Serendipity; the occurrence and development of events by chance in a happy or beneficial way. My husband loves to cook. He has lots of time on his hands since we are staying pretty close to home. He recently set aside a few hours to make caramelized onions. He used a recipe from Vivian Howard in her new cookbook, This Will Make it Taste Good. Caramelized onions take time because they need to cook low and slow. The original use was to top a steak. But there were so many of them that I ended up with a stash in the refrigerator.

Thanksgiving included pie making. I made several rounds of pastry and ended up with extra. A light bulb moment happened and I put the two leftover ingredients together with delicious results.

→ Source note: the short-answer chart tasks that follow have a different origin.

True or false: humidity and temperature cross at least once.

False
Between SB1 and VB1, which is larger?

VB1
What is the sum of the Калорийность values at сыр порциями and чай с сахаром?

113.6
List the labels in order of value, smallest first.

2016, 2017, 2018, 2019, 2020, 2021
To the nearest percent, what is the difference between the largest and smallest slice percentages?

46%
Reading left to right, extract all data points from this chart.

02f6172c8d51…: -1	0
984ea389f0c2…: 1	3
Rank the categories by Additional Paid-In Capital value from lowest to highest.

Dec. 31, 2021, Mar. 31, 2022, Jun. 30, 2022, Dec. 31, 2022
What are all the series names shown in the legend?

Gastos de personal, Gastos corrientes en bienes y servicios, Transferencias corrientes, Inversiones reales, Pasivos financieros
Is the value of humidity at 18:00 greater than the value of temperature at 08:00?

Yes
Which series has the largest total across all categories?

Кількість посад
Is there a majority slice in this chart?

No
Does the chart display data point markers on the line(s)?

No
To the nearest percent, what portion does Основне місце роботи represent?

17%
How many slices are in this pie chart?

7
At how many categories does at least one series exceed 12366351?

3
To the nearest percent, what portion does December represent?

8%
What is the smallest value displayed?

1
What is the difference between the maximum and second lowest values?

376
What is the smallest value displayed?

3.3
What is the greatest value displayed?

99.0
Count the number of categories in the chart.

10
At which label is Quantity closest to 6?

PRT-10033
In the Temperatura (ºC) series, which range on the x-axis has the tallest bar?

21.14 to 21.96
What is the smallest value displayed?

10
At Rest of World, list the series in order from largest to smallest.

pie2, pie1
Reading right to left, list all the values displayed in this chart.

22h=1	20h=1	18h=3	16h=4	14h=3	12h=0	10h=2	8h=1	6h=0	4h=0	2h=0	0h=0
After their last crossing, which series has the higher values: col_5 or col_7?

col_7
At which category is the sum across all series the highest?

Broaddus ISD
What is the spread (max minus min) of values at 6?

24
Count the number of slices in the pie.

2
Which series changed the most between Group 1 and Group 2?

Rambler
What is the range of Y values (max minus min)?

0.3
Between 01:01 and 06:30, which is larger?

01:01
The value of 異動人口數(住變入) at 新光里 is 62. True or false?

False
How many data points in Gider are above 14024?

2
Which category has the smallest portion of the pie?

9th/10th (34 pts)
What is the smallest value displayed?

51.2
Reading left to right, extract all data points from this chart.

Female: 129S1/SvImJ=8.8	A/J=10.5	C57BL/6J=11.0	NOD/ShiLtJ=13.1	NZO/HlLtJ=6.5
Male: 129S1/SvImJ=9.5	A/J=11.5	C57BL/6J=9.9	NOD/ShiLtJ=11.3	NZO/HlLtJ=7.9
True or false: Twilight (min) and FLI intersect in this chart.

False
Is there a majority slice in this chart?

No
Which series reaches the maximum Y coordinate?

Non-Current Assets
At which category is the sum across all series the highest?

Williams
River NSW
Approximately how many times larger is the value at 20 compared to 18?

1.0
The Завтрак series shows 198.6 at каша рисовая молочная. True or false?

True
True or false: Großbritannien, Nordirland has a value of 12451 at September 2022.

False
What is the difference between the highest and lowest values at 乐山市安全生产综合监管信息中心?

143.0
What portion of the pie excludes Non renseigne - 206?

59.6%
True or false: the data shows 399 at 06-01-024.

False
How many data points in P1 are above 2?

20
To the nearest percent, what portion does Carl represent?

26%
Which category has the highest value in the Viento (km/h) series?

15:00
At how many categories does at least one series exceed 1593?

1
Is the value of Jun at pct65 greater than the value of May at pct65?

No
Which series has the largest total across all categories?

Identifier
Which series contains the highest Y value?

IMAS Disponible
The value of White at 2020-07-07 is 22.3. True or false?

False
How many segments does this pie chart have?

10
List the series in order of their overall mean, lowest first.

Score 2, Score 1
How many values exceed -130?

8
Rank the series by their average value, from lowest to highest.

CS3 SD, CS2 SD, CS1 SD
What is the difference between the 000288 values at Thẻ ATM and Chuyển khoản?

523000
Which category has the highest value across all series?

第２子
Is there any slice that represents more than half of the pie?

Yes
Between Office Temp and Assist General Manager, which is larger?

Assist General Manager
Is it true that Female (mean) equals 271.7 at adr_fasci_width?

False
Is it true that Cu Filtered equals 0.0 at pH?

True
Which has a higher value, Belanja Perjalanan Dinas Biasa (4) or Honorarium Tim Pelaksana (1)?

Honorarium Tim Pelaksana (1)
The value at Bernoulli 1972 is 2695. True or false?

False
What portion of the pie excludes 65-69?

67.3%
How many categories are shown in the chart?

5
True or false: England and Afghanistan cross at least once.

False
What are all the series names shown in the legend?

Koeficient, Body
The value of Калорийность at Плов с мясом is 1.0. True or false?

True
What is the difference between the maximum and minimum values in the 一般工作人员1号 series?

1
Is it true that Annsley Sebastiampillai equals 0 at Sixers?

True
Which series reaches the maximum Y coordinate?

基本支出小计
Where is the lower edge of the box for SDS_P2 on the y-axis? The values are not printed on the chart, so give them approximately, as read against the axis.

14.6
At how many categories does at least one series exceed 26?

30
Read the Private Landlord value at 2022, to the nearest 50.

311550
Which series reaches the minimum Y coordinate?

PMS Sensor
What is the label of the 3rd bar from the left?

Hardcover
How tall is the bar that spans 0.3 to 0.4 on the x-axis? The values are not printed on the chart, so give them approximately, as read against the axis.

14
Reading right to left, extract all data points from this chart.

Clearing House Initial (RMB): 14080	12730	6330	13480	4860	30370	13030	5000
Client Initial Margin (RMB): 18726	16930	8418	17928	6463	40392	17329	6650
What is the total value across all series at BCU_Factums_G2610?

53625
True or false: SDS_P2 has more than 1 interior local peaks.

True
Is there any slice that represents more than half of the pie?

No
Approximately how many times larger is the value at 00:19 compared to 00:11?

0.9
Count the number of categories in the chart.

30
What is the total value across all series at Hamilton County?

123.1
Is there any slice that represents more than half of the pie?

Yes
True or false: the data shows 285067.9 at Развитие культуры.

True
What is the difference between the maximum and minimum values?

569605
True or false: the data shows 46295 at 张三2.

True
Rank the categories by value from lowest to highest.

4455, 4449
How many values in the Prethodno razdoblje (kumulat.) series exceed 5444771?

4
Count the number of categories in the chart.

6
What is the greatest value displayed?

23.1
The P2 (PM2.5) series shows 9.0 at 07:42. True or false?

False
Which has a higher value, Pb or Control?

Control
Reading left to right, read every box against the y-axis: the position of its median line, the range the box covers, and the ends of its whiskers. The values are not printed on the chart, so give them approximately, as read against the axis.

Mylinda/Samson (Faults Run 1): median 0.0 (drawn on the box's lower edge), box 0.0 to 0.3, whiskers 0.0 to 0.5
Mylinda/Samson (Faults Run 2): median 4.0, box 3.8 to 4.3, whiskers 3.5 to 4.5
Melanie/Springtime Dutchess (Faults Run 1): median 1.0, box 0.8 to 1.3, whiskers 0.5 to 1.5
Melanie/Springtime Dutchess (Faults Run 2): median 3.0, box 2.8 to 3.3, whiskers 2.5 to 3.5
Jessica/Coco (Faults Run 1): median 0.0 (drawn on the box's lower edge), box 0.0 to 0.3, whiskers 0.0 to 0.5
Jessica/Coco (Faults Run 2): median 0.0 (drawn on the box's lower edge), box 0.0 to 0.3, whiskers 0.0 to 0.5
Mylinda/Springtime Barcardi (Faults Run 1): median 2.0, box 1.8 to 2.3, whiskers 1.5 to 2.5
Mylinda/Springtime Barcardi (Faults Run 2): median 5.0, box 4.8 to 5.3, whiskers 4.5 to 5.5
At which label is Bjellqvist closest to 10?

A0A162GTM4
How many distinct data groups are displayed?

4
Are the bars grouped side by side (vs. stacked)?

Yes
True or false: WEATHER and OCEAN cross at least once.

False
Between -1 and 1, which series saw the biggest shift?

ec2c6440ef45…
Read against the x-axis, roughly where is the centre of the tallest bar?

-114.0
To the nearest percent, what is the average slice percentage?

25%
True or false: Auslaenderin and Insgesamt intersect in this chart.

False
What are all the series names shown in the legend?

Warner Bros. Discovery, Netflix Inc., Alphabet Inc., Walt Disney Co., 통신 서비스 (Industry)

This caramelized onion galette would make a perfect appetizer for the holidays. I added some Gruyere cheese to the onion mixture and was pleased with the results. The taste is reminiscent of French onion soup. It would also be great as a light supper with a salad. Serendipitous indeed.

Caramelized Onions

  • 4–5 large or 6–8 medium yellow or white onions
  • 1 Tbsp olive or vegetable oil
  • 1 tsp kosher salt
  1. Peel your onions and cut them in half through their stem ends—longways, if you will. Slice them thinly with the grain, following the line from root to stem rather than cutting the onion across its belly. This is actually important because slicing it the other way makes the path to silky onions a longer one.
  2. Once your onions are sliced, heat your skillet over medium-high heat and add the oil, then the onions and the salt. Let the onions sizzle for a couple minutes. Stir with a wooden spoon or a heatproof spatula and watch as they wilt for about 3 more minutes. At this point, reduce the heat to medium low. Put a lid on and step away for a few minutes. Give the onions a stir every now and then. You don’t have to stand over it like risotto, but don’t go for a walk around the block either. Caramelized bits will accumulate at the bottom and sides of the pan, and that’s good. Just scrape them up and stir them in. A little color building as you go is okay, but don’t rush to brown them. The point is to cook the onions gently, coaxing them through stages of raw, wilted, sweaty, soft, light brown, and finally deeply caramelized
  3. About 45 minutes in, remove the lid for the last time. They should be a light caramel color. Now, with the lid off, you will need to watch more closely and stir more frequently. At some point you may find that despite your best efforts some of the caramelized bits, verging on burnt, cling to the pan and threaten over all onion ruin. Do not fret! Just add a ½ cup or so of water and use its energy to help scrape up the stubborn but tasty film. Let the water cook out of course. When you’re smiling over a soft, creamy, fragrant pile of mahogany onions, you’re done. Makes 2 cups.
  4. Note:  Onions will keep in the fridge for a week and in the freezer for 3 months.

Assemble Galette

Mix 1 to 1 1/2 cups cooled onions with 1/2 cup grated Gruyere cheese. Heat the oven to 375 degrees. Roll pastry dough of your choice (Could use a store-bought pastry round) into a 10-inch circle on a sheet of parchment. Spread the cooled caramelized onions on the dough, leaving a 1- to 2-inch border. Fold the edges in, over the onions, transfer to a baking sheet and bake until the dough is golden brown and some of the onions have browned on the edges, 40 to 50 minutes, rotating the galette halfway into the baking process.